• Required action: Continue the news article about North Carolina no longer issuing Confederate flag license plates, starting right after its final sentence.

The state Division of Motor Vehicles says it won't issue or renew any more license plates depicting the Confederate flag.

Posted Updated

By
Travis Fain
, WRAL statehouse reporter
RALEIGH, N.C. — The state won't issue or renew any more license plates with the Confederate battle flag on them, the North Carolina Division of Motor Vehicles confirmed Monday.

The policy took effect Jan. 1 after the DMV "determined that license plates bearing the Confederate battle flag have the potential to offend those who view them," the agency said in a statement. The state won't issue plates bearing the flag or any variation of it.

This primarily affects members of the North Carolina Division of Sons of Confederate Veterans, which sued more than two decades ago to get plates made along the lines of other groups with specialty plates. The DMV said Monday that its decision is consistent with that case, which dealt primarily with whether the SCV should be classified as a civic organization entitled to its own special license plate.

"DMV will continue to recognize the North Carolina Division of Sons of Confederate Veterans (“SCV”) as a civic organization entitled to the issuance of a specialty plate," the DMV said Monday. "However, SCV’s classification as a civic organization does not entitle it to dictate the contents of the government speech on that specialty plate."

But N.C. Sons of Confederate Veterans spokesman Frank Powell said the group believes the change is illegal. He said the SCV's legal team is reviewing options.

• Available data:
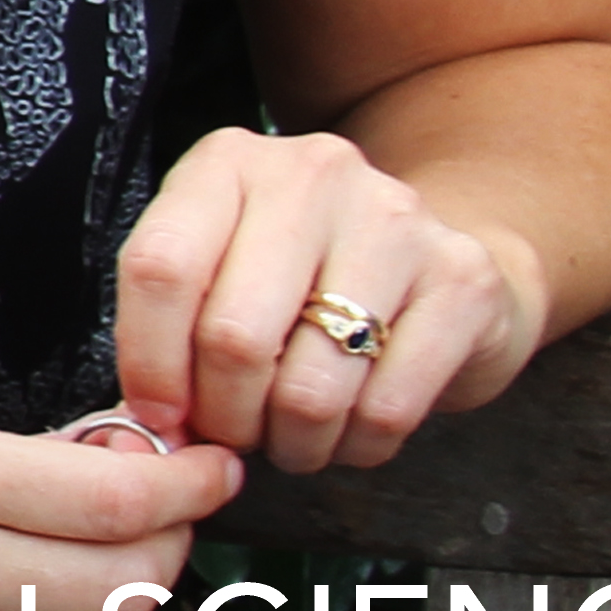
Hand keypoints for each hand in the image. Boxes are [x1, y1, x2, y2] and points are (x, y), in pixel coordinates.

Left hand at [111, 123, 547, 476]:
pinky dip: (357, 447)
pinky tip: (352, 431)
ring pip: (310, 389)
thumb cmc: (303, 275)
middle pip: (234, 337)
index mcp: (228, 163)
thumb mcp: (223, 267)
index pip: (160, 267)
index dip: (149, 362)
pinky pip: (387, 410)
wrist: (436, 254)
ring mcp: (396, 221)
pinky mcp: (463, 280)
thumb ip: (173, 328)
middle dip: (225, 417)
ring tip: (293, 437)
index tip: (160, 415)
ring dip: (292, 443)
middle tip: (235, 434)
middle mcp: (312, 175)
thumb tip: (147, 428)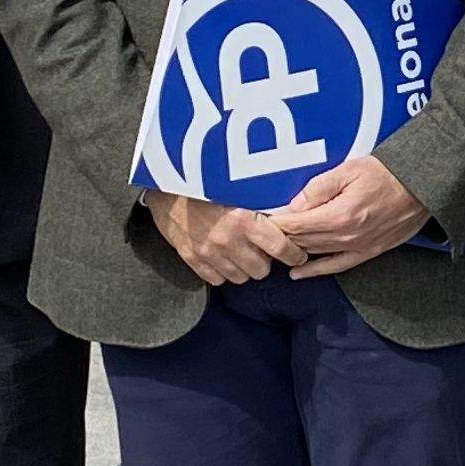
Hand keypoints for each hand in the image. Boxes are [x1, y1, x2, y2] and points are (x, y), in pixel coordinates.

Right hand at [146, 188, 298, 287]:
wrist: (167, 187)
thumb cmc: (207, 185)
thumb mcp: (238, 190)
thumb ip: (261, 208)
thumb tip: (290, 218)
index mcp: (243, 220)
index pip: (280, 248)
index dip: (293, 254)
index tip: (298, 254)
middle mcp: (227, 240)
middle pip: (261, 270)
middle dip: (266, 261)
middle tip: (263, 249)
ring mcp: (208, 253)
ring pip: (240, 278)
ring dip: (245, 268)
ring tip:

---

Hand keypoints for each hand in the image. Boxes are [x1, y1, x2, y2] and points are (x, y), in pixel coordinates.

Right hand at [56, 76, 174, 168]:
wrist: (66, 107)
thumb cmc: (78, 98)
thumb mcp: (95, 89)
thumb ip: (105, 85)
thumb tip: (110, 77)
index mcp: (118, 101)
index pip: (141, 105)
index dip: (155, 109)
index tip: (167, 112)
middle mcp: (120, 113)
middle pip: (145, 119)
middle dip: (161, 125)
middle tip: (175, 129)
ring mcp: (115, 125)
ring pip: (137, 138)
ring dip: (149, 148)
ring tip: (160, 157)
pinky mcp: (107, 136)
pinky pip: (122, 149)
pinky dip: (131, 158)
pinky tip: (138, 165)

* * *

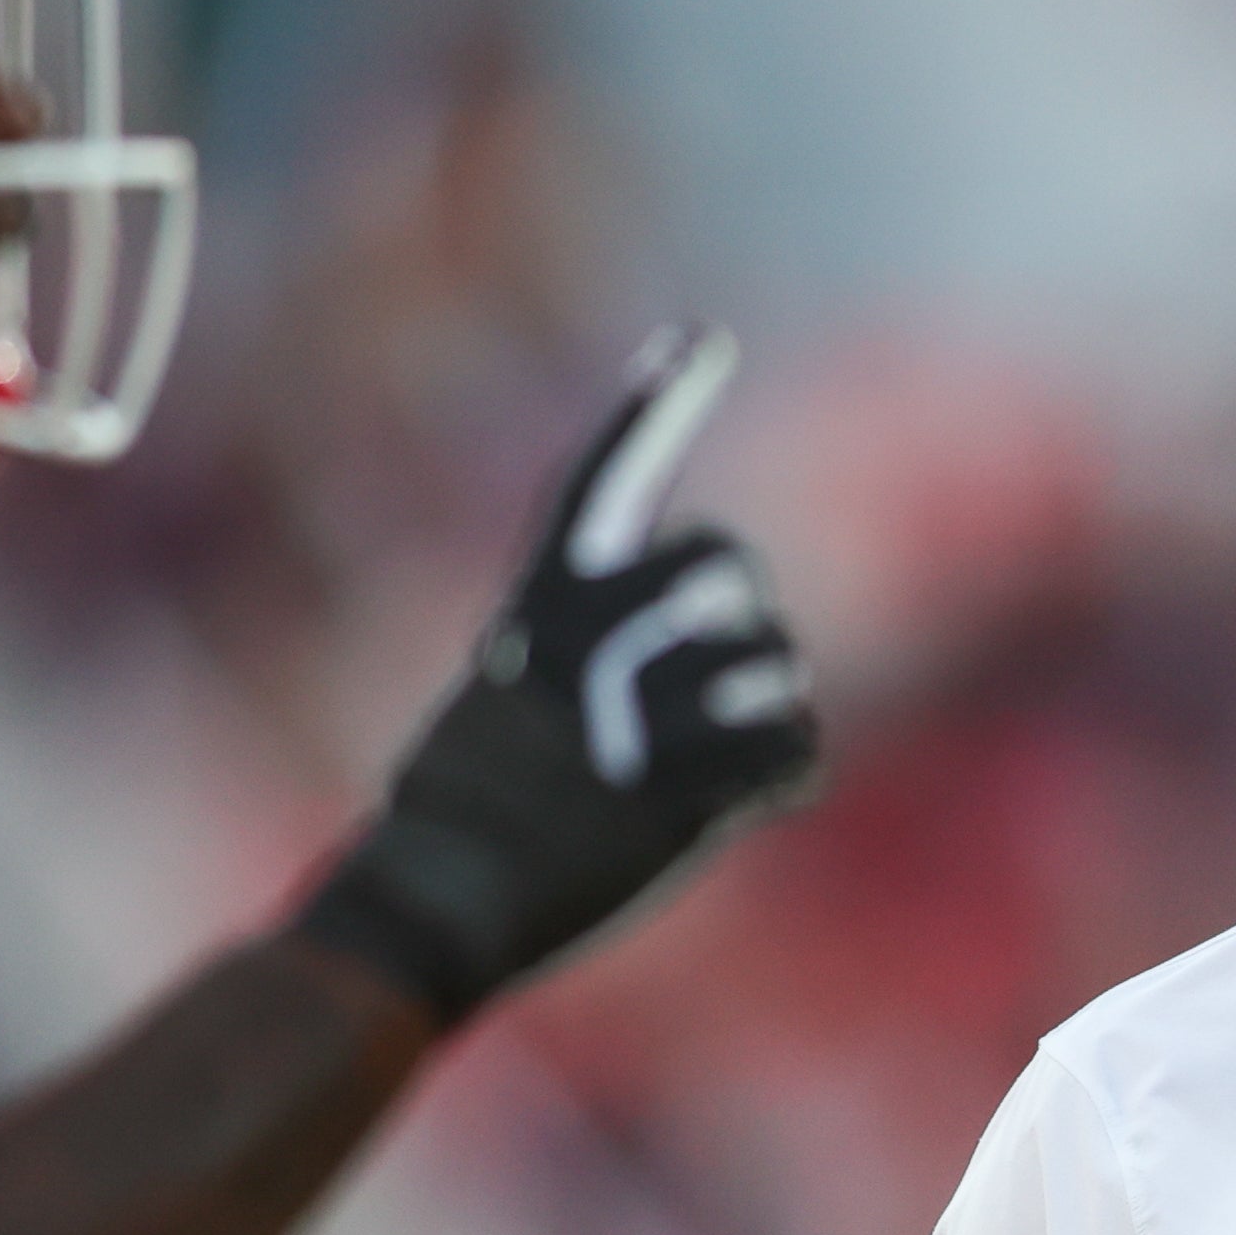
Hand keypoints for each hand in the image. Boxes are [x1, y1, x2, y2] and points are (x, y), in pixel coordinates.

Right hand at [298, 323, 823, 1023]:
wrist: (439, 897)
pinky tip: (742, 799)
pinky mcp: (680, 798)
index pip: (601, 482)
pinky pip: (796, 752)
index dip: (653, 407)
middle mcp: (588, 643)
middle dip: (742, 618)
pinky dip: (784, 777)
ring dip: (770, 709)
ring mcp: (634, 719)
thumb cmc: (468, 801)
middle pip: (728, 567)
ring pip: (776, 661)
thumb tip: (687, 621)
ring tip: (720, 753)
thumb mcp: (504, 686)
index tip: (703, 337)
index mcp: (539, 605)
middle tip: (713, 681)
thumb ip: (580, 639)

• Response for this exercise:
"The DMV is violating the law, pure and simple," said Powell. "They are violating a court order by not issuing these plates."

The Confederate flag is part of the SCV's logo, and it's the logo that appears on the specialty license plates. There are 2,527 of them in circulation, according to the state.

"The DMV doesn’t get to choose what logo we use," Powell said Monday.

"The state telling a nonprofit group they have to change their logo is the very definition of state-sponsored speech," he added. "One of our missions is education, to teach people about the Confederate flag and that it is not offensive. It has been misused by hate groups in the past but those same groups have misused numerous other symbols. Are we going to ban all those symbols they misused, like the Christian flag or the Unites States flag?"

The DMV said it has tried to work with the SCV to develop other artwork and will continue to do so, but "these efforts have proven unsuccessful so far."